E1694 was closed in April 2000, when an interim data analysis showed compelling evidence that interferon alfa 2b was significantly superior to GMK in prolonging both overall and relapse-free survival. Dr. Kirkwood's presentation in Hamburg provides the full, final analysis of this overall survival and relapse-free survival impact. At two years, the evidence reveals that deaths and relapses were reduced by 33 percent in patients receiving interferon alfa 2b.

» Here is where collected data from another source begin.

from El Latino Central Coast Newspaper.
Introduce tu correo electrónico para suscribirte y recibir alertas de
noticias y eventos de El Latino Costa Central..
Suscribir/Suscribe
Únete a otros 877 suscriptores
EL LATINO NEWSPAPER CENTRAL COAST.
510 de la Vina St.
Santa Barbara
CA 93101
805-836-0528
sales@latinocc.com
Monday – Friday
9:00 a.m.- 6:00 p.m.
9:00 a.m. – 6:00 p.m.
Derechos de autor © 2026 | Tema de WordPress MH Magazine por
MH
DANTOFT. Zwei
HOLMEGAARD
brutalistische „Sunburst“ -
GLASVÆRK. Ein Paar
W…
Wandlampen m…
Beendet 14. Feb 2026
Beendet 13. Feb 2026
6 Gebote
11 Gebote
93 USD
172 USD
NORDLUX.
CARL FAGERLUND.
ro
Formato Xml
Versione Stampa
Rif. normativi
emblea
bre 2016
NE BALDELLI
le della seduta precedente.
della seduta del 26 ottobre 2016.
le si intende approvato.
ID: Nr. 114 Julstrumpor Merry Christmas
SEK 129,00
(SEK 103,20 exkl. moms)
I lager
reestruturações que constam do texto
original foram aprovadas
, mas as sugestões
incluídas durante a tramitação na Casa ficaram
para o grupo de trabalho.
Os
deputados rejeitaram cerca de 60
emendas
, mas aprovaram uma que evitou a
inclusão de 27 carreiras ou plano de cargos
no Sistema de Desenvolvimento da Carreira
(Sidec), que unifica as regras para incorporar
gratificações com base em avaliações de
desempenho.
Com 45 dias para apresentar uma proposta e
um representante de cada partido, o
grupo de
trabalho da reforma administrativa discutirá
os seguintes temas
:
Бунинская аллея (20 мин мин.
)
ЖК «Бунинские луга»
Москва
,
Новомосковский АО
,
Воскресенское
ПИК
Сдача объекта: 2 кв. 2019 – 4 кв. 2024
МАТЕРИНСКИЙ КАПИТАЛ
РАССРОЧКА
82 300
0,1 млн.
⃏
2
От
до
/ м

Interferon alfa 2b is the first, and to date, the only adjuvant therapy indicated for high-risk patients with melanoma that has been completely treated with surgery. It won FDA approval in 1995 on the basis of a clinical trial (ECOG's E1684 study) showing that this immunobiological therapy improved overall survival and relapse-free survival in high-risk patients. The study compared high-dose interferon alfa 2b (20MIU/m2) to observation in a similar population of patients, and showed nearly identical benefit in terms of both prolonging survival and in reducing the frequency of relapse. Patients receiving high-dose interferon alfa 2b in that initial trial had significant benefit, in terms of both overall survival and relapse-free survival.

At the same time ECOG's E1684 study was being completed, however, investigators led by Dr. Kirkwood began a second, large-scale study (ECOG's E1690 study) comparing high-dose interferon alfa 2b and low-dose interferon alfa 2b, both in reference to observation. E1690 evaluated a somewhat larger number of high-risk patients with deep primary tumors (irrespective of whether nearby lymph nodes were cancerous). Results of this study, published after the 1995 FDA approval of interferon alfa 2b, showed significantly improved relapse-free survival, but they did not confirm the overall survival benefit seen in E1684.

"We think that the overall survival benefit was not seen in E1690 because patients initially randomized to receive no interferon alfa 2b received the drug after relapse from the observation arm of the study. This crossover in our study design confounded our results so that an overall survival benefit of interferon alfa 2b could not be measured. E1694 is a two-fold larger study, and it confirms the overall survival benefit of high-dose interferon alfa 2b in a decisive and unequivocal manner."

Unfortunately, according to Dr. Kirkwood, the controversial outcome of E1690 may have contributed to the hesitation of some members of the medical community, both in the United States and in Europe, to use high-dose interferon alfa 2b in a high-risk setting.

Although interferon alfa 2b proved superior to the GMK in the E1694 study, Dr. Kirkwood cautioned that GMK may still have therapeutic benefit in combination with interferon alfa 2b, or with a variety of other vaccines in the treatment of melanoma. Some of these vaccines are designed to induce more effective T cell responses to melanoma, a goal that is quite distinct from the goal of inducing antibody responses as tested in E1694. In 1994 when the currently reported trial was designed, GMK was the most promising vaccine the ECOG Melanoma Committee evaluated, according to Dr. Kirkwood, and the data that support it remain a strong impetus to evaluate vaccines more carefully along both antibody and T cell lines.

The ECOG has just initiated a trial of a triple vaccine with or without interferon alfa 2b, or a growth factor (GM-CSF) for immune cells, with the goal of inducing better T cell responses to melanoma. The UPCI has just initiated a novel vaccine that also targets a form of T cell that previously has not been capable of being stimulated by vaccines, the helper CD4 T cell. According to Dr. Kirkwood, as the preliminary results of each of these approaches shows promise, they will be factored into the interferon approach that now has become the foundation of new adjuvant therapy for melanoma.

* Dr. Kirkwood chairs the Eastern Cooperative Oncology Group's (ECOG's) Melanoma Committee, which is headquartered at the University of Pittsburgh. The study reported on was done in collaboration with the Southwest Cooperative Oncology Group and the Cancer/Leukemia Group B.